The primary goal of ADNI has been to test whether MRI, PET, other biological markers, and clinical and neuropsychological assessment can be combined to measure the progression of mild cognitive impairment and early AD. The ADNI study is composed of 4 cohorts: ADNI-1, ADNI-GO, ADNI-2 and ADNI-3. These cohorts are dependant and longitudinal, meaning that one cohort may include the same patient more than once and that different cohorts may include the same patients.


Similarly to ADNI, AIBL seeks to discover which biomarkers, cognitive characteristics, and health and lifestyle factors determine the development of AD. The AIBL project includes a longitudinal cohort of patients.
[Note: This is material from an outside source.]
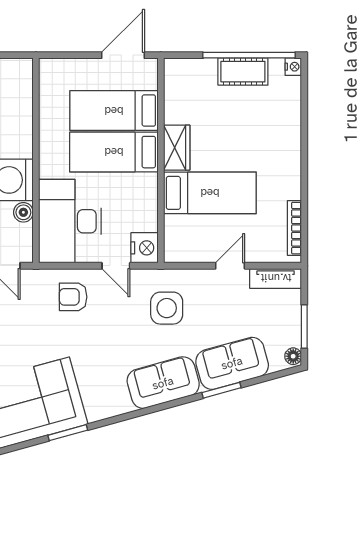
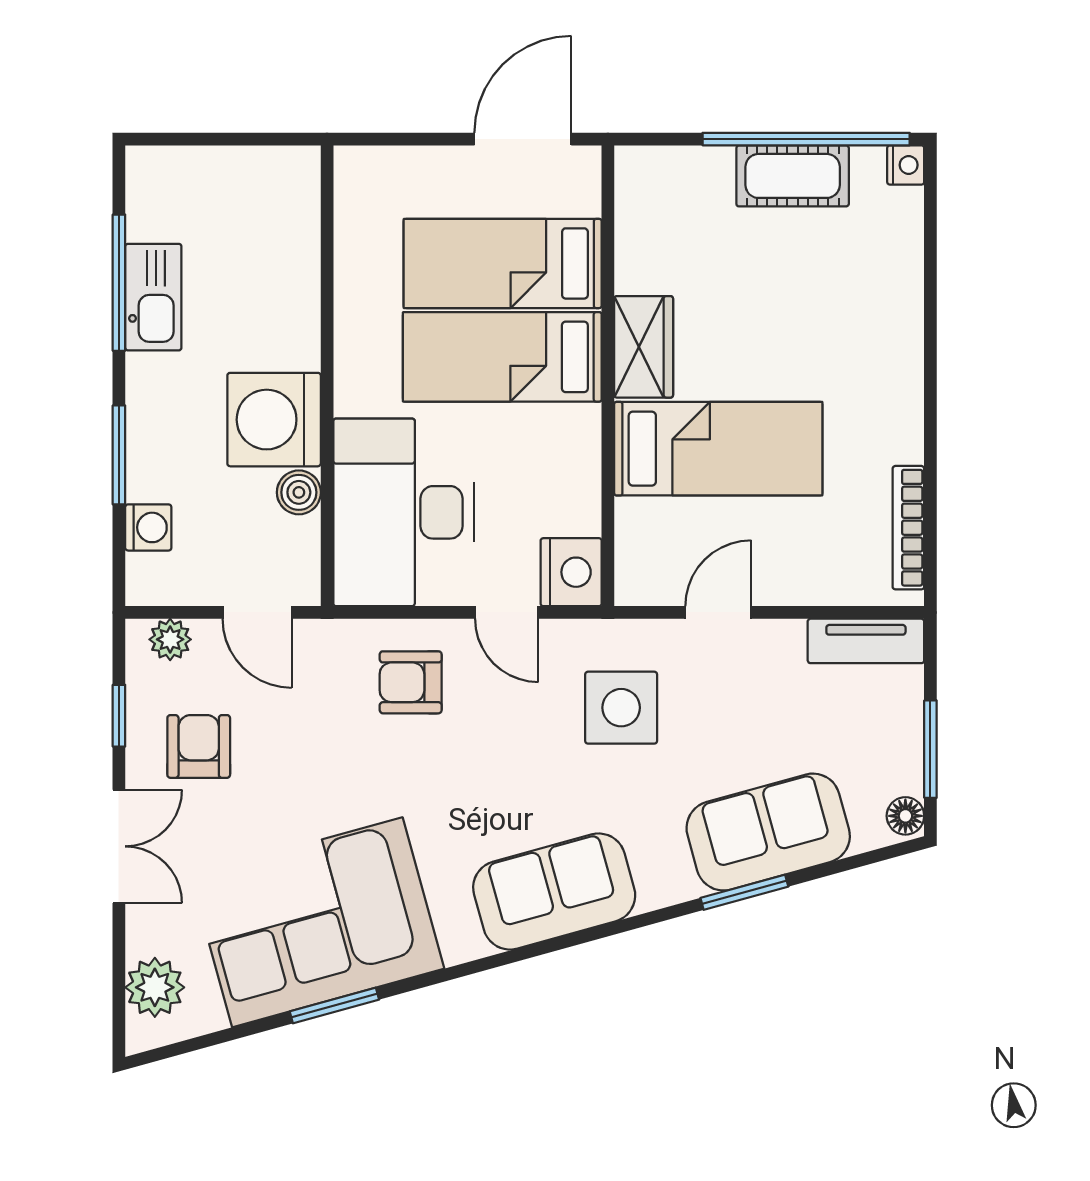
door: (230, 266) -> (718, 612), moved
sofa: (163, 383) -> (554, 892), moved
window: (68, 433) -> (334, 1006), moved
Several modalities are present in the dataset, such as clinical and imaging (MRI and PET) data, as well as the analysis of blood and CSF samples.


The OASIS project includes three cohorts, OASIS- 1, OASIS-2 and OASIS-3. The first cohort is only cross-sectional, whereas the other two are longitudinal. Available data is more limited than in ADNI with only few clinical tests and imaging data (MRI, and PET only in OASIS-3).

Data used in this tutorial were obtained from the ADNI database ( and the OASIS project (

Labels of interest in the context of Alzheimer’s disease

During the evolution of the disease, the diagnostic status of the participants may progress from cognitively normal, then to mild cognitive impairment, and finally to AD dementia. This diagnostic status is established by clinicians based on cognitive scores such as the Mini-Mental State Evaluation (MMSE) and the Clinical Dementia Rating (CDR). Even though assessment protocols are standardized, these scores can be highly variable based on the examiner and the physical/psychological condition of the patient during the test.

The goal of ADNI neuropsychological testing is to use standardized procedures to objectively and reliably assess a subject’s cognitive abilities. However, neuropsychological testing is not a mechanical process. The examiner encounters a wide range of emotional and physical problems that can interfere with testing, and the skill and judgment of the examiner often affect the subject’s willingness to be tested and the effort he/she invests.

Excerpt from the ADNI general procedure manual, p.76

To limit the influence of the variabilities in the results of neuropsychological tests, diagnostic labels can be defined based on the stability of the diagnostic status over time:

  • CN (cognitively normal): corresponds to subjects who were diagnosed as cognitively normal during all their follow-up;

  • AD (Alzheimer’s disease): corresponds to subjects who were diagnosed as demented during all their follow-up;

  • MCI (mild cognitive impairment): corresponds to subjects who were diagnosed as mild cognitive impairment at baseline, who did not encounter multiple reversions and conversions and who did not convert back to cognitively normal;

  • pMCI (progressive MCI): corresponds to sessions of subjects who were diagnosed as mild cognitive impairment at baseline, and progressed to dementia during the 36 months (time horizon) following the current visit;

  • sMCI (stable MCI): correspond to sessions of subjects who were diagnosed as mild cognitive impairment at baseline, remained stable during the 36 months (time horizon) following the current visit and never progressed to dementia.

Time horizon:

In this notebook, we set the time horizon to 36 months. The time horizon allows us to study the stability of MCI patients and to sort them between sMCI and pMCI classes.

A word on the OASIS dataset

For this tutorial we have chosen to use OASIS-1 because of its easy access, however it is quite different from other commonly used datasets ADNI and AIBL.

In OASIS-1, only two diagnostic status are given:

  • CN (corresponding to a null CDR),

  • AD (corresponding to a non-null CDR).

This definition of the diagnostic status does not correspond to the one of ADNI for which it is based on other neuropsychological scores corrected by the level of education of participants. Moreover, in ADNI, a CDR of 0.5 leads to the MCI status whereas in OASIS it corresponds to “probable AD” as for all patients with a non-null CDR.

Finally, be aware that the OASIS-1 dataset is cross-sectional and not longitudinal, meaning that there is only one asssessment per participant. This also means that the stability of the diagnostic status cannot be assessed.